### Problem description
The answer must be an exact transcription of the lines below from the first through the one containing "14: (462, 357, 2.14)", with the pictures left out; please add nothing else.

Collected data
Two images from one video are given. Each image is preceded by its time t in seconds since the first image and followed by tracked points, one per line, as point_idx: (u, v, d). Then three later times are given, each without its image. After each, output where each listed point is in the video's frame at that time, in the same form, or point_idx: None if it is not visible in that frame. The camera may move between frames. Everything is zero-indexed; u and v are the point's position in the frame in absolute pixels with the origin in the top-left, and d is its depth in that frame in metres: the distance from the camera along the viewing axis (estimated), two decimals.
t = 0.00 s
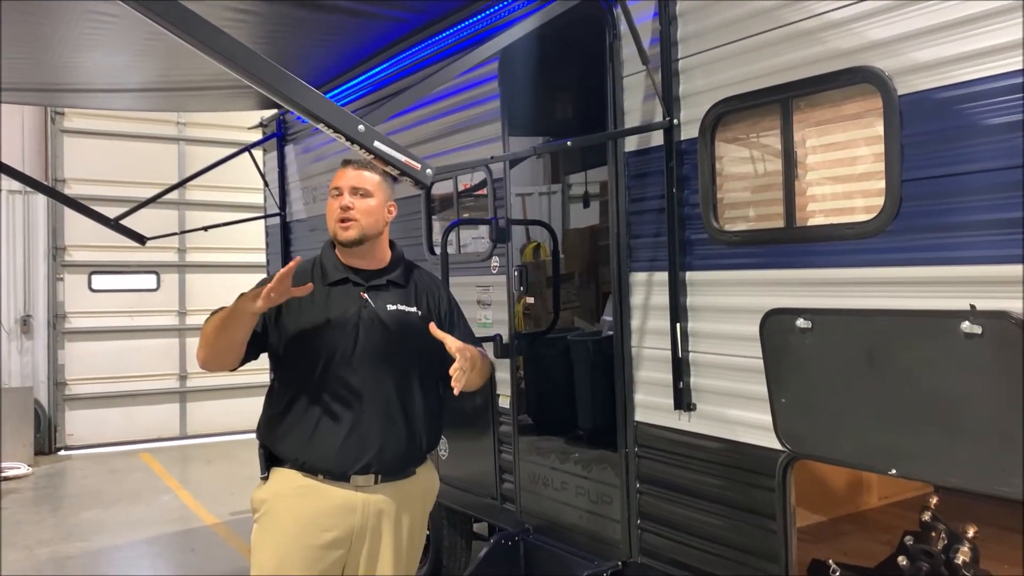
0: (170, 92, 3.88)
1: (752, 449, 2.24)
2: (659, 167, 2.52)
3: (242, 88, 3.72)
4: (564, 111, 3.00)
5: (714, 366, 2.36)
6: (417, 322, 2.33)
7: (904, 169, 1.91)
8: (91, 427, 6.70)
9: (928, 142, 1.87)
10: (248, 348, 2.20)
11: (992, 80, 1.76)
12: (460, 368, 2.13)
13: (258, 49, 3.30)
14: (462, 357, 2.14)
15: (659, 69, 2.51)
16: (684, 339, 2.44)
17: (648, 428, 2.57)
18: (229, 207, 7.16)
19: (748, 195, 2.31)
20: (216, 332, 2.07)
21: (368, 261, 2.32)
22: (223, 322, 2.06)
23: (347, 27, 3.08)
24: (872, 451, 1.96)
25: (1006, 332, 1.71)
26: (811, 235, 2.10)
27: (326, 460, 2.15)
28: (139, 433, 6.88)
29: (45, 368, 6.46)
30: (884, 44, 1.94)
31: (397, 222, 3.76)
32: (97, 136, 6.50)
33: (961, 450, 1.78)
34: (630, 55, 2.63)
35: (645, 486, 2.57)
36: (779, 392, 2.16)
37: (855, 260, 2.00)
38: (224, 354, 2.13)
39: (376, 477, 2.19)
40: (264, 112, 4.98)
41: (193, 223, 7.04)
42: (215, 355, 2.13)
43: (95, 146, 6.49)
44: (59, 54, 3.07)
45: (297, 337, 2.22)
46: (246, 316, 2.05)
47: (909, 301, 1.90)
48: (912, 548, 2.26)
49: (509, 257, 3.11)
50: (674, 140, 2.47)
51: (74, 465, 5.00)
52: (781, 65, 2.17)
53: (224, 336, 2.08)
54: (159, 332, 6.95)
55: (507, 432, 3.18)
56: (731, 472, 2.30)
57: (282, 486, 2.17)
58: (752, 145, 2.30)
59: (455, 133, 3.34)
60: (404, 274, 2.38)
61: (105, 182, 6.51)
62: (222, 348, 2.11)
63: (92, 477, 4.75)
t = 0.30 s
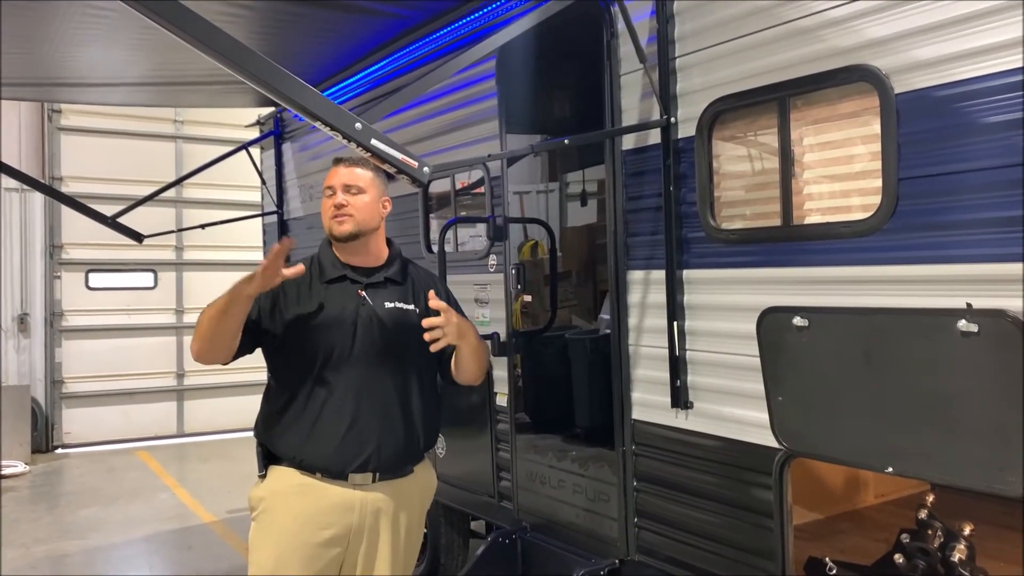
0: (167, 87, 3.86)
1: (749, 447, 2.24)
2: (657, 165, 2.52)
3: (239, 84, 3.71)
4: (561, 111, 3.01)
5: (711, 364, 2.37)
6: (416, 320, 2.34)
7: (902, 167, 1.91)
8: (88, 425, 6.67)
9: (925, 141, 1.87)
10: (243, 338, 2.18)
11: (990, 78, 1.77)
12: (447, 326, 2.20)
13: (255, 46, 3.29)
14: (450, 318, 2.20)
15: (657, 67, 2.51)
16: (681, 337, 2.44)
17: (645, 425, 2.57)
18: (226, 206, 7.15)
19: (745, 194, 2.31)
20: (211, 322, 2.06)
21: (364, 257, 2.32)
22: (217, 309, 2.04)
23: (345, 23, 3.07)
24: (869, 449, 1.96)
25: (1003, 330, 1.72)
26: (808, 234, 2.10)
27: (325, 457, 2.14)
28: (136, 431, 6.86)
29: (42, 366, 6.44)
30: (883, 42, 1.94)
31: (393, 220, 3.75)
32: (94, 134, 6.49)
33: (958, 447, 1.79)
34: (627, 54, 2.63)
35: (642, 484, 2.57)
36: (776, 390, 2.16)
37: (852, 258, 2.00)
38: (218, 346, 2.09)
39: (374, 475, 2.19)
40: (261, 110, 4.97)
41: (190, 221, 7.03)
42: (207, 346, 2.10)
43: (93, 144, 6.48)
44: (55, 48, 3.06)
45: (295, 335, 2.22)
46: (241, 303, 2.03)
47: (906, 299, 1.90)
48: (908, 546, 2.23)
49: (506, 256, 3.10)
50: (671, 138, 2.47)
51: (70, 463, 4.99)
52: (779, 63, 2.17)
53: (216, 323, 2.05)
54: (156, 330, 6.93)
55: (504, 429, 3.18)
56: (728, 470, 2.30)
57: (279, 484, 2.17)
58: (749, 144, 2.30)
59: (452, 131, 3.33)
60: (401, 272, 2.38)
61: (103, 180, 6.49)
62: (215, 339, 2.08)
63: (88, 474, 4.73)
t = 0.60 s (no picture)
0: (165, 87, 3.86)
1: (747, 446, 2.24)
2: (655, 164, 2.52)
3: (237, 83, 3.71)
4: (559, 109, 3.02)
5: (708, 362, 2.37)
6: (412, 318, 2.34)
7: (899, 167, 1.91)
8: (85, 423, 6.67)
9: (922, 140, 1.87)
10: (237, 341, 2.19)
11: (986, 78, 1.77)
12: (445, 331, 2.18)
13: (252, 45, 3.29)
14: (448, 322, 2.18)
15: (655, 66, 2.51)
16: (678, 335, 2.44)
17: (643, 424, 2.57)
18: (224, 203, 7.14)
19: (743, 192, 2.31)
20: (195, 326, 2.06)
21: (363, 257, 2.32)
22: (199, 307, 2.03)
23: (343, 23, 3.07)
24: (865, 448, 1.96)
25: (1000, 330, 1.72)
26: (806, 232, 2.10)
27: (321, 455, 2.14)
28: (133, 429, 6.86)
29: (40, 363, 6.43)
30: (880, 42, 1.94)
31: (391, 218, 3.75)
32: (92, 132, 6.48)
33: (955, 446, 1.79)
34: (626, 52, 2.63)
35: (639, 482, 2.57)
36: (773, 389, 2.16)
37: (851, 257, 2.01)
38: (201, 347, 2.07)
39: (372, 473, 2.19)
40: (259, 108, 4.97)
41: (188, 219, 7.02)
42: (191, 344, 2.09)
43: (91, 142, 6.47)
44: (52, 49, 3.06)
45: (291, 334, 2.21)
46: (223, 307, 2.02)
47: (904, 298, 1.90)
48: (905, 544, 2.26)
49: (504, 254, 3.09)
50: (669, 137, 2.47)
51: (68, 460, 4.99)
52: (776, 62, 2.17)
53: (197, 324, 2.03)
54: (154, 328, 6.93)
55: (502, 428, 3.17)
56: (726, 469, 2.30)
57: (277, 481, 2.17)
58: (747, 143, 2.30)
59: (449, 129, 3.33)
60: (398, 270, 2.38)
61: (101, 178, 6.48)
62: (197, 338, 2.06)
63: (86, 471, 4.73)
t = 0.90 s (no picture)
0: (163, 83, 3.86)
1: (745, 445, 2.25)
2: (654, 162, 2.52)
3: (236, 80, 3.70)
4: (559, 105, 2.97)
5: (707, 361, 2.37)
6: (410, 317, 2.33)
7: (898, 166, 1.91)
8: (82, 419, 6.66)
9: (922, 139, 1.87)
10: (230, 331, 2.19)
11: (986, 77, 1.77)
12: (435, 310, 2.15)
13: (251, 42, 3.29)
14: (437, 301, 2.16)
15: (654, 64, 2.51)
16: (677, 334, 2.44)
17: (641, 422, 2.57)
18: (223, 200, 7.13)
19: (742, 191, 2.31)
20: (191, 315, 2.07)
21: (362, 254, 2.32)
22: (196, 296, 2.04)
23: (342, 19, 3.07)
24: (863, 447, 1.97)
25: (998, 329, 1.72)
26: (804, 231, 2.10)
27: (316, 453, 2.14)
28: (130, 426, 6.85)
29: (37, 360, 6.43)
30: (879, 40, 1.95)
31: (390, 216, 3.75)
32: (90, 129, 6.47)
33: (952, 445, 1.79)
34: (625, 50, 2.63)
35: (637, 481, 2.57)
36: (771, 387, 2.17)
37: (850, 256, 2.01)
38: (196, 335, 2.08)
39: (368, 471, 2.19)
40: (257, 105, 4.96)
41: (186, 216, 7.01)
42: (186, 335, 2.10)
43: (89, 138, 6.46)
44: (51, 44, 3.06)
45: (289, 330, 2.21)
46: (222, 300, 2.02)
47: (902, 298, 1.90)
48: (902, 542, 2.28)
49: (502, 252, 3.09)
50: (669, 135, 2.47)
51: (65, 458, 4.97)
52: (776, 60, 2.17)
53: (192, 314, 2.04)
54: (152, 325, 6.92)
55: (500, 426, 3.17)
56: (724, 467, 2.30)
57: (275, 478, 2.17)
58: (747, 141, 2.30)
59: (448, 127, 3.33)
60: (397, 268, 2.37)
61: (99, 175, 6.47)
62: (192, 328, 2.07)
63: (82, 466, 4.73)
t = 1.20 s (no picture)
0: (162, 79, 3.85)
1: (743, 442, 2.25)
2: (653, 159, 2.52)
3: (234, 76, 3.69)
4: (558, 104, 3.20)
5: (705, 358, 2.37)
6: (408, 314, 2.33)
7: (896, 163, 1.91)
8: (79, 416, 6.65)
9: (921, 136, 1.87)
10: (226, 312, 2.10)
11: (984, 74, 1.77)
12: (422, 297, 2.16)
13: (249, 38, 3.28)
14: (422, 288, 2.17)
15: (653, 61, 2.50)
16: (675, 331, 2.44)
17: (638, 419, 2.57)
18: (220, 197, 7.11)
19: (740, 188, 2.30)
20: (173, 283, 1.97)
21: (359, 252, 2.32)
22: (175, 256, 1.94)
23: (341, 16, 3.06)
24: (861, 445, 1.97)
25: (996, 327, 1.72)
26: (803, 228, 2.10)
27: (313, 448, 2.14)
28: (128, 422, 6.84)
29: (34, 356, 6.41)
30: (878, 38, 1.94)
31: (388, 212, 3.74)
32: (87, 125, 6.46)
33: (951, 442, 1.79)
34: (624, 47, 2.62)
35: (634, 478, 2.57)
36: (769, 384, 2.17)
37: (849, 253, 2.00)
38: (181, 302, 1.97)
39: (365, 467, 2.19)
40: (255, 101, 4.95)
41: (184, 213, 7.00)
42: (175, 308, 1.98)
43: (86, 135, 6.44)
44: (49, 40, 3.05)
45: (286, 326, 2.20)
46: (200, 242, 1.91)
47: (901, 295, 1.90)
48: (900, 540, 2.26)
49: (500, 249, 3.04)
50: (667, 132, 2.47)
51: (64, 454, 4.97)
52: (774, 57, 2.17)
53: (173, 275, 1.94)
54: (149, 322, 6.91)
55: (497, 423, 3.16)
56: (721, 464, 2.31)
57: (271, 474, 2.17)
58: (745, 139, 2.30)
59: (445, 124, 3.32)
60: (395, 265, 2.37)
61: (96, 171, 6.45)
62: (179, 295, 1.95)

### Task result
Two images from one video are given. Each image is preceded by its time t in seconds since the first image and followed by tracked points, one per line, as point_idx: (u, v, d). Then three later times are given, each without its image. After each, output where each listed point is in the video's frame at that time, in the same form, or point_idx: None if it is not visible in that frame. The camera may move between frames. Everything is zero-indexed; u and v are the point's position in the frame in absolute pixels with the origin in the top-left, and d is its depth in that frame in metres: the distance from the camera along the viewing axis (estimated), two decimals.
t = 0.00 s
0: (170, 92, 3.88)
1: (752, 449, 2.24)
2: (659, 167, 2.52)
3: (242, 88, 3.72)
4: (564, 111, 3.00)
5: (714, 366, 2.36)
6: (417, 322, 2.33)
7: (904, 169, 1.91)
8: (91, 427, 6.70)
9: (928, 142, 1.87)
10: (248, 348, 2.20)
11: (992, 80, 1.76)
12: (460, 368, 2.13)
13: (258, 49, 3.30)
14: (462, 357, 2.14)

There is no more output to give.